Interesting. How big a troop commitment do you see the US making by 1952? If Dewey gets the US involved in New Guinea in a big way, that could give the Socialists their opening for the 1952 elections. (Arguing that Dewey is neglecting the pacification of the Confederate States and Canada by diverting so many troops to a pointless conflict in far off Asia.)
I see the East Irian War being a mix of the OTL Vietnam and Korea conflicts. Politically, the conflict is nowhere near as draining as the Second Indochina War and US troop numbers never approach the numbers of Vietnam, let alone Korea. This is partially because the US bombers are based in Australia and therefore less vulnerable to attack than the American bases in South Vietnam. Despite this, there is considerable pressure on Dewey to end the war in time for the 1952 elections.
The final outcome of the war is one that as with the Third Pacific War, leaves everyone unhappy. The Australians are forced to ease off on New Guinea, with the big highland tribes being given autonomy similar to the princely states of the old Raj. Meanwhile, Japan has failed to install a client in the south-east of the island but the really hard line militarists have been killed off and partially discredited. For the United States, the war has contained the Japanese but there are at least half-credible rumors that German officials in the north were not particularly vigilant in stopping the rebels trafficking arms through German territory.

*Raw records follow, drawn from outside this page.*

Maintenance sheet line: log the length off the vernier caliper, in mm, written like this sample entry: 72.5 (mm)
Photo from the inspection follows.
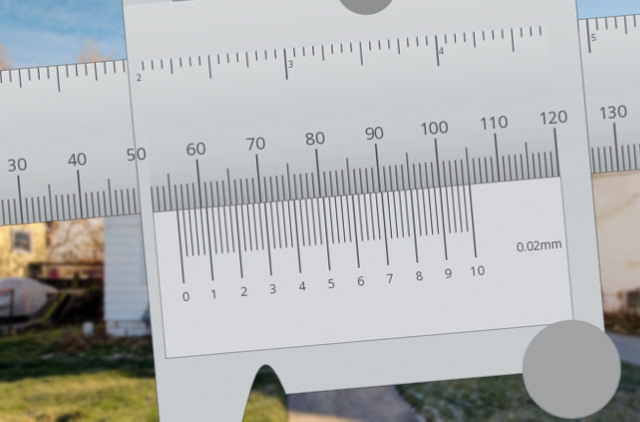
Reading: 56.0 (mm)
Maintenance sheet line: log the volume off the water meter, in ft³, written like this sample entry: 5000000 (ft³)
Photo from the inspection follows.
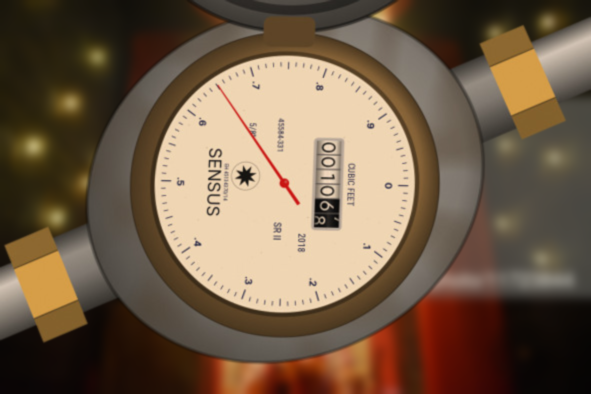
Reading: 1067.65 (ft³)
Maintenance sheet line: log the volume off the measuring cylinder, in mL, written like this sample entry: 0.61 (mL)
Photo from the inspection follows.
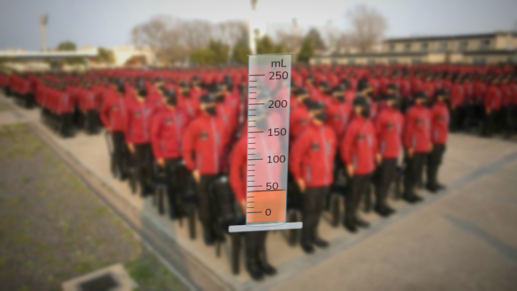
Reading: 40 (mL)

*I'm going to suggest that the latter four are going to have an even bigger impact than Hiroshima and Nagasaki in the west simply because they feel so much more immediate, particularly Paris...
---
Preparedness Begets Paranoia
by William Cross, printed in
The Philadelphia Inquirer, May 20th 1947
Or such is the conclusion must draw from Chancellor Goerdeler's recent speech to Reichstag. Only two months in office, Chancellor Goerdeler has already proven himself to be a more entertaining presence than either Mr. Bruning or Mr. Papen, although hardly a positive influence on the peace of the world.
Rising in front of a Reichstag packed with his lackies in the DVP and coalition partners in the Right-Centre Party, Chancellor Goerdeler warned of the threat of "renewed, economic, encirclement of Germany by certain powers". As part of this nefarious conspiracy, the Chancellor cited recent efforts by unnamed powers to "mislead the peoples of Britain, France, and Russia, into supporting political movements not in their national interest." The speech went on to list the dire consequences that awaited anyone who tried to restore the Entente's encirclement of Germany.
Perhaps the Chancellor views the great American public as feeble minded but this reporter feels as though he greatly underestimates us. It is clear that the new German government would rather keep the peoples of Europe in a state of bare survival while it wastes time and money propping up its out-dated colonial empire. In contrast, the American people have chosen to send aid to the devastated lands of Europe, even as we attempt to reconstruct our own nation and contain the Japanese dragon in the Far East. If Germany is unwilling to take steps to establish new societies in its defeated enemies, then perhaps it deserves encirclement.